- Opening Delimiter -

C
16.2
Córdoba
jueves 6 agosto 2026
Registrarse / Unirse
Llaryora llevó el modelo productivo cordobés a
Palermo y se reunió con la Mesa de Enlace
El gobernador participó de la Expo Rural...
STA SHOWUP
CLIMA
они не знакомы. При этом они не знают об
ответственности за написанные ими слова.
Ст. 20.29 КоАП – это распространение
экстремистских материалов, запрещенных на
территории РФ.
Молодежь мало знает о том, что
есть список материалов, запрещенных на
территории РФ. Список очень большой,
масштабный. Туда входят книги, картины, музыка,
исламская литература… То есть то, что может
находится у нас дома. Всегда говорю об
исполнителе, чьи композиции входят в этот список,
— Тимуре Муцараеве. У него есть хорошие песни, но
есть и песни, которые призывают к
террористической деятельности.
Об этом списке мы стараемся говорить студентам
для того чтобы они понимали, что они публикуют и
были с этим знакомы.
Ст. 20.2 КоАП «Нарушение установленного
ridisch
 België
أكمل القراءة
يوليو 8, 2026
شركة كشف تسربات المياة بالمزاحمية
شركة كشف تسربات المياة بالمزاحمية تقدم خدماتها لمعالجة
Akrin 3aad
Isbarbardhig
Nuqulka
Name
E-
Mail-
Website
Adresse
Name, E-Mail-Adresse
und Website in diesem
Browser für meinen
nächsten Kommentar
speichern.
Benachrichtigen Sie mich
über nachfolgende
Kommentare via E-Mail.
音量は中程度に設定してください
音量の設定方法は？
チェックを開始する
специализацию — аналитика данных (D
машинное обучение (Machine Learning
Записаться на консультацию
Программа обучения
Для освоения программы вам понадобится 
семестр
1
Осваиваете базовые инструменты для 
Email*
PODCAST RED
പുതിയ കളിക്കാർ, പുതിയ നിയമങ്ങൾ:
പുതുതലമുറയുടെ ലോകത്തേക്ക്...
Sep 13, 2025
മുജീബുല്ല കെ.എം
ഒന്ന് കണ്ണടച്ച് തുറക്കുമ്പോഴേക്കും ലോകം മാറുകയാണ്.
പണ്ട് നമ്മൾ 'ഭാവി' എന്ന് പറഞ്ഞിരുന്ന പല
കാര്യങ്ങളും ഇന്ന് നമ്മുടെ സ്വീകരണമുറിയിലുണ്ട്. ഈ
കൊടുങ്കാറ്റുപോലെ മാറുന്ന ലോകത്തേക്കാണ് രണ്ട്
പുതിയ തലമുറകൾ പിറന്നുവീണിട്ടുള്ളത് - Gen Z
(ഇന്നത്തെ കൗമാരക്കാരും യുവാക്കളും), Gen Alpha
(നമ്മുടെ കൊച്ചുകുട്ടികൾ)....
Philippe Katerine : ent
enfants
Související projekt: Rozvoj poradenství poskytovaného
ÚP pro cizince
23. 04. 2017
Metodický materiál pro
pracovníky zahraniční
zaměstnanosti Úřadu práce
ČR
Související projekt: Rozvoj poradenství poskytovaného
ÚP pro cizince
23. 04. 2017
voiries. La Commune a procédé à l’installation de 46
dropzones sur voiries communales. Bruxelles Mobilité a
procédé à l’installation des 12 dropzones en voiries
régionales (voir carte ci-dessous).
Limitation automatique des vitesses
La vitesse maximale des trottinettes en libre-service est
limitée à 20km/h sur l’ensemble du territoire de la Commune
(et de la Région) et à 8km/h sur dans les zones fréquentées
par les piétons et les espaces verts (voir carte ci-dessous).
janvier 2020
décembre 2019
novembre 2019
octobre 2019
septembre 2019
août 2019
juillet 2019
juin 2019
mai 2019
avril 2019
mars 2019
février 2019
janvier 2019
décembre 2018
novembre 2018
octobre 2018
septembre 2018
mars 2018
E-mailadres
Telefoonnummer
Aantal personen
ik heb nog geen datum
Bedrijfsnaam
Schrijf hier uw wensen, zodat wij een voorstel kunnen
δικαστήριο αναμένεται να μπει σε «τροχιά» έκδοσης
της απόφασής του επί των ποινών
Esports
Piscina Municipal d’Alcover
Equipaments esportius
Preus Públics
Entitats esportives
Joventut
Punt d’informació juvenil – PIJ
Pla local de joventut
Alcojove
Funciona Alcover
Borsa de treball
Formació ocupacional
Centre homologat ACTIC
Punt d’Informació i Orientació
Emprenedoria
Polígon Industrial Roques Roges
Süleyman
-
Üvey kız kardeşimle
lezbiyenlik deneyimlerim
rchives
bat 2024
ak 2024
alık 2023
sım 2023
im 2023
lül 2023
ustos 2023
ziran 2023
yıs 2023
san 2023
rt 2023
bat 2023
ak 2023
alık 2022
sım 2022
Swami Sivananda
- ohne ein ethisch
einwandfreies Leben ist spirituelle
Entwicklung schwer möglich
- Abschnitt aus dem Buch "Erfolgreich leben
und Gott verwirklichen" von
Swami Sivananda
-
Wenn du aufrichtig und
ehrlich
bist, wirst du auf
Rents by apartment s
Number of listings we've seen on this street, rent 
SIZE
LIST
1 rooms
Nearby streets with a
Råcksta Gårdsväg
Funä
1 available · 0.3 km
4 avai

- Closing Delimiter -

Every line of the listing above that contains "КоАП" is to be copied.

Ст. 20.29 КоАП – это распространение
Ст. 20.2 КоАП «Нарушение установленного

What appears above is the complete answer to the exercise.